* _EXERCISE TEXT_:

= Beginning of Section =

Two-Month Gap in Hillary Clinton's Emails Reportedly Coincides with Escalating Violence in Libya

“There are gaps of months and months and months."

A two-month gap in Hillary Clinton's released private emails coincide with the escalating violence in Libya, as well as the hiring of close aide Huma Abedin, reports say.

Although the former Secretary of  State released around 2,000 emails from her private account, there are no emails between Clinton and her staff between May and June 2012. During that time, violence escalated in Libya, including a June attack on the Benghazi consulate prior to the fatal September 11 attack.

Abedin, Clinton's top aide, was also hired during that time period — at both the State Department and the Clinton Foundation.

Hillary Rodham Clinton speaks to the reporters at United Nations headquarters, Tuesday, March 10, 2015. Clinton conceded that she should have used a government email to conduct business as secretary of state, saying her decision was simply a matter of "convenience." (AP Photo/Seth Wenig)

Speaking to the Daily Beast, a State Department official said that only emails related to the security of the Benghazi consulate or U.S. diplomats in Libya were released to the House committee that is still investigating the attacks on Benghazi. According to Fox News, if that's true, than neither the Democratic frontrunner nor her staff communicated by email during that period — during which there were three attacks on international outposts in Benghazi, including one on the consulate. 

On May 22, an International Red Cross office was struck by rocket-propelled grenades.

“The attack on the International Red Cross was another attack that also involved us and threats to the compound there in Benghazi,” Lieutenant Colonel Andrew Wood, a senior State Department security chief in Libya, testified before the House Oversight Committee in October 2012.

Another attack, on June 6, prompted the U.S. Embassy in Tripoli to warn of the "fluid security situation in Libya," after an improvised explosive devise detonated outside of the consulate. It was then that Ambassador Chris Stevens, who was killed a few months later in the September attack, told his superiors that "Islamic extremism appears to be on the rise in eastern Libya," according to Fox News.

Five days later, two bodyguards were injured after a convoy carrying Britain's ambassador to Libya was hit with rocket-propelled grenades.

During that time, Abedin was allowed to work both as a staff member for Clinton in the State Department and serve in a private role in Clinton and her husband's foundation. In 2013, the Associated Press filed a Freedom of Information Act request for the records of how she was able to obtain her special employment status.

= End of Section =

* _DATA TO EXAMINE_:
= Beginning of Section =

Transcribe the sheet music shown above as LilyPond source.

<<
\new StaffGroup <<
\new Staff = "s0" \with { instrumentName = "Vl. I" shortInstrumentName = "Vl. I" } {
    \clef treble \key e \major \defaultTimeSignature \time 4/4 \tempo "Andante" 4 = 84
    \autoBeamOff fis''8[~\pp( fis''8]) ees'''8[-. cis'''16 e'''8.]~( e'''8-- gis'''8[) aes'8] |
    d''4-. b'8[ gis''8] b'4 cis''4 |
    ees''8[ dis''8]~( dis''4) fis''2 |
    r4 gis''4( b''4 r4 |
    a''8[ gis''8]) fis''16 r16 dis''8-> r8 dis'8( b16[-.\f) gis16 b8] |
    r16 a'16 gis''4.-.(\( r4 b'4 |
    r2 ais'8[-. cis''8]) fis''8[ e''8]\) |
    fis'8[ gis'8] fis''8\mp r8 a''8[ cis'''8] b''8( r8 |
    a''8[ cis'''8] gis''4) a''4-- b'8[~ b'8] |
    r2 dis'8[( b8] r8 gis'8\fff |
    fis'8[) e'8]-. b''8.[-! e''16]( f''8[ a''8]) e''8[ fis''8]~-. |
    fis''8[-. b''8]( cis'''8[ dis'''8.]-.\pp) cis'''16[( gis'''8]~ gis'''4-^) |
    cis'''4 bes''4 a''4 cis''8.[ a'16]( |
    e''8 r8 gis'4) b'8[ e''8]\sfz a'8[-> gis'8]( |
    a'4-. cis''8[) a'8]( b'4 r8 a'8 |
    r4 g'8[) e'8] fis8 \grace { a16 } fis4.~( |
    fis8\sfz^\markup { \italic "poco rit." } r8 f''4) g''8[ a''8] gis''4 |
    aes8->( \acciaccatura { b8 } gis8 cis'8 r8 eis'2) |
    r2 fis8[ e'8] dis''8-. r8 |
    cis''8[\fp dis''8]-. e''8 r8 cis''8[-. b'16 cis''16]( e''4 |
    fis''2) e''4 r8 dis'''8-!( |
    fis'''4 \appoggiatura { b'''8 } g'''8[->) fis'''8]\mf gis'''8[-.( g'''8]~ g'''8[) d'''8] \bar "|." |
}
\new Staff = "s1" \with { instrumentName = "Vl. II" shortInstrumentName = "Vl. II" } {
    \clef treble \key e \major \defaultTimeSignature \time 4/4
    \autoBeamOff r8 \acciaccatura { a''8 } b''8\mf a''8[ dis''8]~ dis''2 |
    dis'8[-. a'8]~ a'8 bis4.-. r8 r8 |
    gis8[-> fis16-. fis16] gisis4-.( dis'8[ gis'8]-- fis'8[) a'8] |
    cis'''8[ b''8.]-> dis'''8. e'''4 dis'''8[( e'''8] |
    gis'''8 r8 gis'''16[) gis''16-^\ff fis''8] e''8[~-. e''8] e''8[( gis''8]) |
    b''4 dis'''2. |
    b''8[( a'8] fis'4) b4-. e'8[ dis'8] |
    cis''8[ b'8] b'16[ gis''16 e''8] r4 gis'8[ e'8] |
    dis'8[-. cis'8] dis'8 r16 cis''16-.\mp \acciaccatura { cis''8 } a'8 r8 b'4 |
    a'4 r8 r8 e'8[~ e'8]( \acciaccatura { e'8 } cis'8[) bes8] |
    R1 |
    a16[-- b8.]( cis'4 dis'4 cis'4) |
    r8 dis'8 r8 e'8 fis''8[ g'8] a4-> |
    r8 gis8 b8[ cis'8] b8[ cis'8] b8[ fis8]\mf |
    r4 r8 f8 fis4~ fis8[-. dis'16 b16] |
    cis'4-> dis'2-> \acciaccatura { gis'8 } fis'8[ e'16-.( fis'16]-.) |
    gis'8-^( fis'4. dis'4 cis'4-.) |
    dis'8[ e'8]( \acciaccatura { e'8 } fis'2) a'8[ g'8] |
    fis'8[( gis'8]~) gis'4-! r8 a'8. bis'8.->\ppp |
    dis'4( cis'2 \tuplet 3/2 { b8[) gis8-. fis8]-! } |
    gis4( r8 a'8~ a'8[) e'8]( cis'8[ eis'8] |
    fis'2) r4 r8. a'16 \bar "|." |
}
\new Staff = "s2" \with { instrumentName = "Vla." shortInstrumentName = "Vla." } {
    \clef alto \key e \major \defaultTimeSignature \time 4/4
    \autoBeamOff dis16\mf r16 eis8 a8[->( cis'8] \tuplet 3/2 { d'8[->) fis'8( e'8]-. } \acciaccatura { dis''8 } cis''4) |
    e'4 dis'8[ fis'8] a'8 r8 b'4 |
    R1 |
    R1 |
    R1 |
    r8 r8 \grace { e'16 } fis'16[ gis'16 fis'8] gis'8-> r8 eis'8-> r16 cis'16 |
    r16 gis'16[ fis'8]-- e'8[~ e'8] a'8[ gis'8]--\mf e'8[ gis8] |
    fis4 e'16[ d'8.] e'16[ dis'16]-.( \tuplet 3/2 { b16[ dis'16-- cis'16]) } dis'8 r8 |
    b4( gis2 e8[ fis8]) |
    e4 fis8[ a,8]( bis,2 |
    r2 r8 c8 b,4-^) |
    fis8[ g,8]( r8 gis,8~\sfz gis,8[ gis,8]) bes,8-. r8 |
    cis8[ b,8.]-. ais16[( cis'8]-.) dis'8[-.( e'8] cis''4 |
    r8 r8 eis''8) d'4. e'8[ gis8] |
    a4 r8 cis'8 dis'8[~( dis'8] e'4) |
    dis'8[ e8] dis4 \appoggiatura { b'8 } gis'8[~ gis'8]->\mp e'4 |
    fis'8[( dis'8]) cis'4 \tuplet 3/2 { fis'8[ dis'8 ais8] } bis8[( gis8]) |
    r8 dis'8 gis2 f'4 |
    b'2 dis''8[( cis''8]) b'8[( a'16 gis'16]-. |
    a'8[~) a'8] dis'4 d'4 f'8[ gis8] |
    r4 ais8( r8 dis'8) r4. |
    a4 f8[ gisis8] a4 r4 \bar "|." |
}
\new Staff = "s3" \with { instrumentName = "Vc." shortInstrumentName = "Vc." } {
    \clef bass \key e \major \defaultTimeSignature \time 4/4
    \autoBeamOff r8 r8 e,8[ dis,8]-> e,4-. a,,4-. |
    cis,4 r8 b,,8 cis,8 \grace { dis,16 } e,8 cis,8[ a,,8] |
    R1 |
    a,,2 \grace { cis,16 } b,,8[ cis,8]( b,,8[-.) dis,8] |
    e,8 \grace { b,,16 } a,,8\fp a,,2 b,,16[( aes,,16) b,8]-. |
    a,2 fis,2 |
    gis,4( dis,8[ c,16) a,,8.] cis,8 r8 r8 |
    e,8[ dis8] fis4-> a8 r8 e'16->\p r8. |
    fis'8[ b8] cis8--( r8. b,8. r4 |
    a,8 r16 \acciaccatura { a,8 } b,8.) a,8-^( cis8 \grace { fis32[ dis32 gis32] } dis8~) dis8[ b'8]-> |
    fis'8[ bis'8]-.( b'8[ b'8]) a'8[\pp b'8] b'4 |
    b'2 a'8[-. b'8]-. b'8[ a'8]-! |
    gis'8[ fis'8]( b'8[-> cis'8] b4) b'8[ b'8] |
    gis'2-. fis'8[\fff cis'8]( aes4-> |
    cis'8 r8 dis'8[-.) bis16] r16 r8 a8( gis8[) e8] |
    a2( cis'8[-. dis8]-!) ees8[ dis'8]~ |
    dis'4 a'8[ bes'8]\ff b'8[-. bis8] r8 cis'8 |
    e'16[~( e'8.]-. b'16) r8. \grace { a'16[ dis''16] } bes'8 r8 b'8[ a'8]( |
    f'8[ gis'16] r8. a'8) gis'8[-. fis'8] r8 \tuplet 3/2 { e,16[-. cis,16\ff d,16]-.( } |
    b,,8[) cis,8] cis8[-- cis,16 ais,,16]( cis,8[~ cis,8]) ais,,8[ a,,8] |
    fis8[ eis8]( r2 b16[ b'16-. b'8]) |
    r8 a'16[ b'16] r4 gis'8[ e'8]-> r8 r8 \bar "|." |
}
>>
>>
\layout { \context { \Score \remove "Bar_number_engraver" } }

= End of Section =

* _EXERCISE SET_:
a – Reproduce, word for word, the part of the article on the gap in Clinton's emails from "Although the former" up to and including "the Clinton Foundation.".
b – Write what comes next in the article on the gap in Clinton's emails, starting after its last sentence.

* _NUMBERED ANSWERS_:
a –
Although the former Secretary of  State released around 2,000 emails from her private account, there are no emails between Clinton and her staff between May and June 2012. During that time, violence escalated in Libya, including a June attack on the Benghazi consulate prior to the fatal September 11 attack.

Abedin, Clinton's top aide, was also hired during that time period — at both the State Department and the Clinton Foundation.

b –
The Daily Beast reported that last week a federal judge gave State Department a final deadline of one week to fulfill the news organization's request. Just before midnight on Tuesday, narrowly making the deadline, lawyer's for the department submitted a declaration that identified almost 70 pages of "potentially responsive" documents.

According to the Daily Beast, this is the first time the State Department has acknowledged its two-year dispute with the Associated Press.

Rep. Trey Gowdy (R-S.C.) has been tapped to chair a special committee to investigate the 2012 attack on U.S. facilities in Benghazi, Libya (AP) Rep. Trey Gowdy (R-S.C.) has been tapped to chair a special committee to investigate the 2012 attack on U.S. facilities in Benghazi, Libya (AP)

House Republicans investigating the 2012 attack in Benghazi haven't missed the gaps in her emails, set to be released in batches, and have called it "inexplicable."

“There are gaps of months and months and months,” Rep.Trey Gowdy (R-SC), chairman of the Select Committee on Benghazi, said in March.

“The State Department transferred 300 messages exclusively reviewed and released by [Clinton’s] own lawyers,” he then said in May of the gaps in the emails. “To assume a self-selected public record is complete, when no one with a duty or responsibility to the public had the ability to take part in the selection, requires a leap in logic no impartial reviewer should be required to make and strains credibility.”

The next release of Clinton's emails is tentatively scheduled for Friday. The emails will be released in monthly batches until January 2016.